Whenever a line of the records below contains the word "PostgreSQL", copy that line.

**TASK MATERIAL**
========
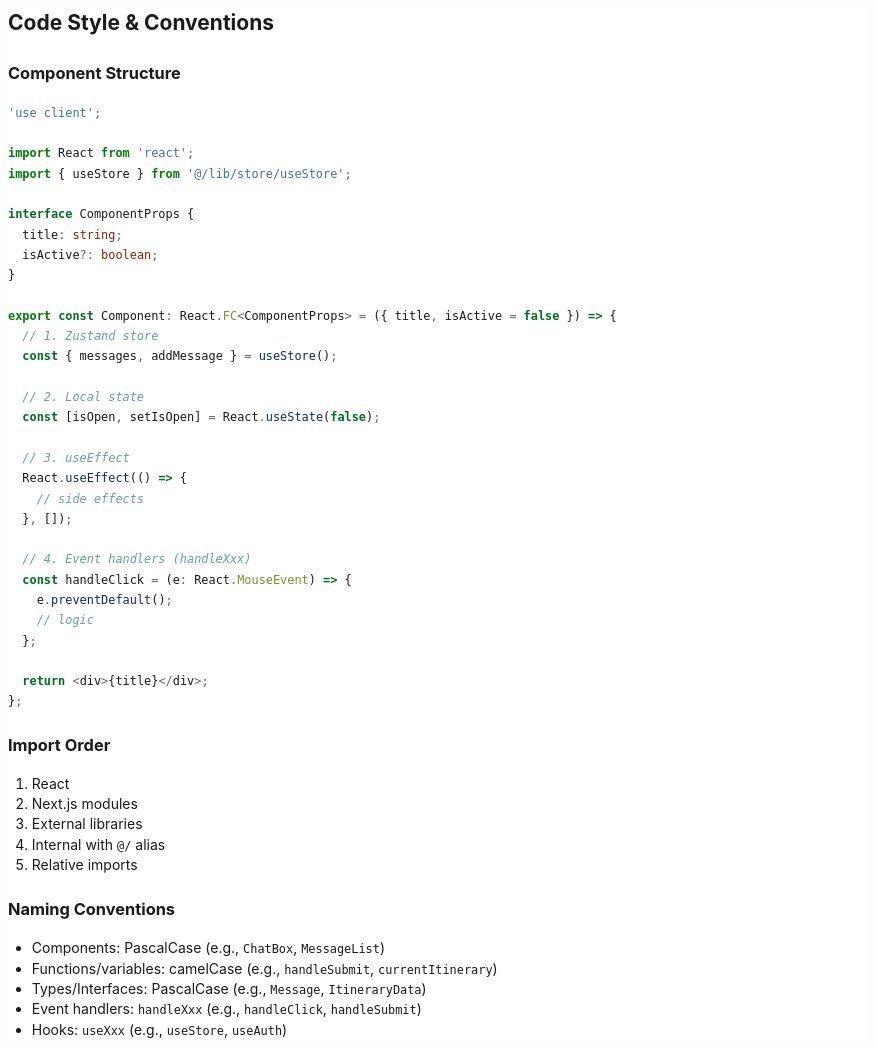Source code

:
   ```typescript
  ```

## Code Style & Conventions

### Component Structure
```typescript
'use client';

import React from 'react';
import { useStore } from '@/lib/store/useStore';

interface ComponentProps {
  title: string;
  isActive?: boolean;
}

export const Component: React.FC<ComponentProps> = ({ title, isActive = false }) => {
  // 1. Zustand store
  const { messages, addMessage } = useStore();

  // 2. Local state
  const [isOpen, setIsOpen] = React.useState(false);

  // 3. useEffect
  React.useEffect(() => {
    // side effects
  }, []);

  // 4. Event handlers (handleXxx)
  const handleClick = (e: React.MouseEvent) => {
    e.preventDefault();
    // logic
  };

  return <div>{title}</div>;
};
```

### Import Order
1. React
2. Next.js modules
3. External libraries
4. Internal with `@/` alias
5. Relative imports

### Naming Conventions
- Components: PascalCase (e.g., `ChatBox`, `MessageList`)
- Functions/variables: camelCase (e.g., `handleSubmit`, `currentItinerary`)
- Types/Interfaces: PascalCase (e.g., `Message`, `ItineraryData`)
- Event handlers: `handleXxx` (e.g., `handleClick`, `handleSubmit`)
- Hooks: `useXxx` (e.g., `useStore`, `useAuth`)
========
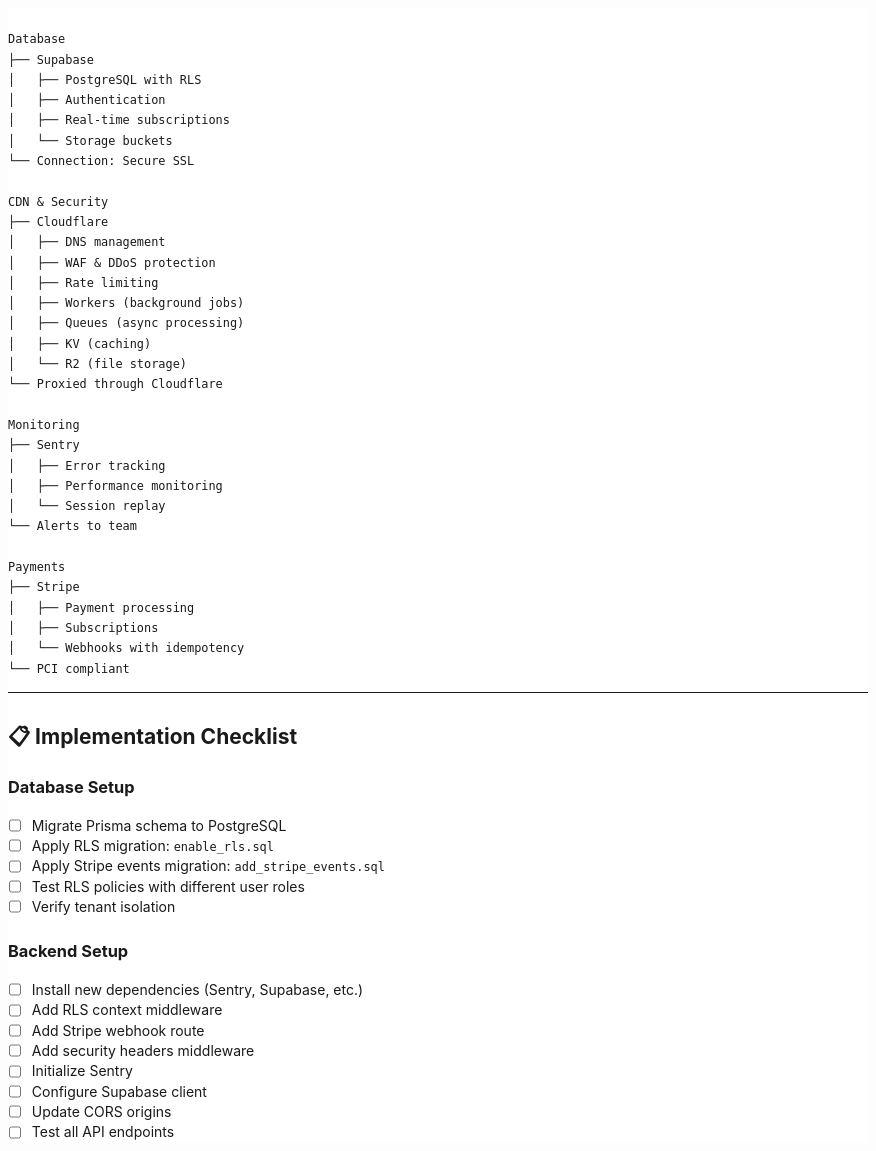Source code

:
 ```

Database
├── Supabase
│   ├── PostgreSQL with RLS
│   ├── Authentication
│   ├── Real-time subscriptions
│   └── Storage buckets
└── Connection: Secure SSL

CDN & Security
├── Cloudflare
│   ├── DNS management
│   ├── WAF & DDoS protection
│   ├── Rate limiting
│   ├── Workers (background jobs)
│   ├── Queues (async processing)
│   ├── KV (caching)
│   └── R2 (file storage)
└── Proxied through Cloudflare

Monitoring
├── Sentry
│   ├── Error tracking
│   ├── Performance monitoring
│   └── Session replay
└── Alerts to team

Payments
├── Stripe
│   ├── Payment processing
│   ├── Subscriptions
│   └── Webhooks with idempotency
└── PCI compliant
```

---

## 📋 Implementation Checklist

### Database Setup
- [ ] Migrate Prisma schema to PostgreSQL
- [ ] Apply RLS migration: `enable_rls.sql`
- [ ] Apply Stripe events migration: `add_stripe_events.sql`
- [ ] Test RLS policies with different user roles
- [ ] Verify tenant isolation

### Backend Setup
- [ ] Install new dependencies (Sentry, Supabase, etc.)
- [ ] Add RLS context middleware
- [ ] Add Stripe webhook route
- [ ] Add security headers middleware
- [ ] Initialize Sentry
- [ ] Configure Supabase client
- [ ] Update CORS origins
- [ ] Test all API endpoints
========
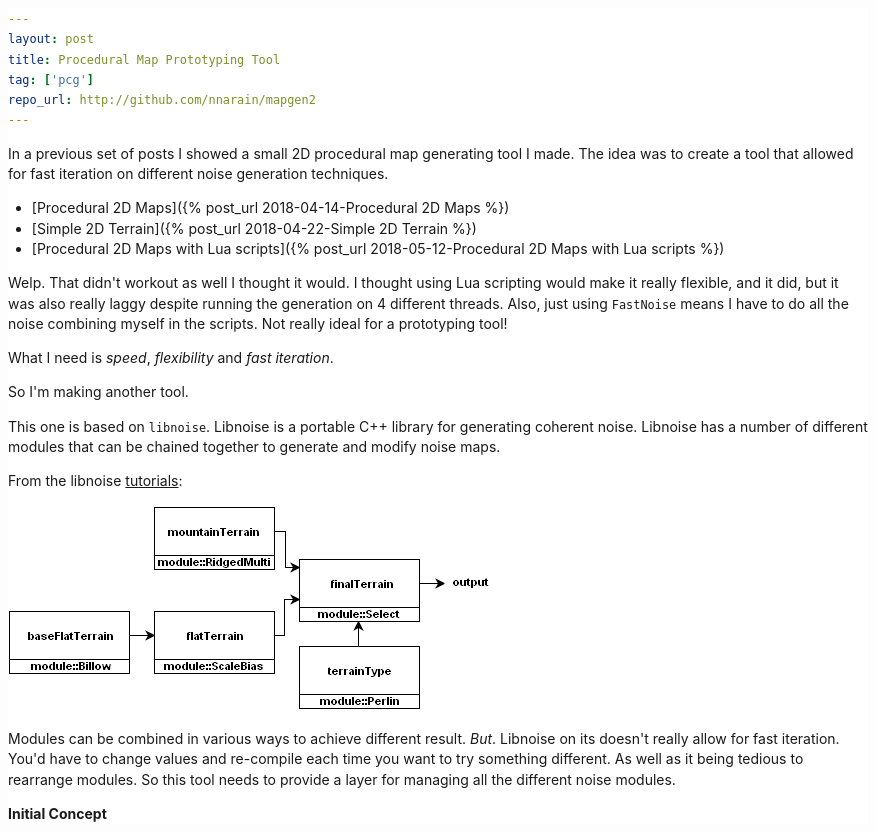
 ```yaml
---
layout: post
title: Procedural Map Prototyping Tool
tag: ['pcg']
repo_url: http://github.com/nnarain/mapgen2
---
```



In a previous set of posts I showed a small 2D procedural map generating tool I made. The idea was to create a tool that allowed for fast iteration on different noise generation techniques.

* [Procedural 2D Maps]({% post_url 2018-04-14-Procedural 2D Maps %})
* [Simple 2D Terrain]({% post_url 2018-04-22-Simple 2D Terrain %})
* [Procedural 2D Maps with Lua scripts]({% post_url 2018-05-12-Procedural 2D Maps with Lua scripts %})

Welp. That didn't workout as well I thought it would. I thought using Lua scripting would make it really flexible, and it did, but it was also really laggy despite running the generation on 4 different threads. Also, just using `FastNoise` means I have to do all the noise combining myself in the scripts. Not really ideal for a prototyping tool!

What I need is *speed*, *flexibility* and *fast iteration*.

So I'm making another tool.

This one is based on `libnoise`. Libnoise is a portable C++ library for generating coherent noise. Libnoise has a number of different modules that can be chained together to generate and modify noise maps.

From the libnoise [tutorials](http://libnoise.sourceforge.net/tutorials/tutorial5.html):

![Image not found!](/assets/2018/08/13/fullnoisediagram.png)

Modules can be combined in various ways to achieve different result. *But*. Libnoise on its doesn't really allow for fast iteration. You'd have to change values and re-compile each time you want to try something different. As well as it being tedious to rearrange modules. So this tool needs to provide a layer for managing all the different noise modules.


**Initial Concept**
========
**WRITTEN ANSWER**
│   ├── PostgreSQL with RLS
- [ ] Migrate Prisma schema to PostgreSQL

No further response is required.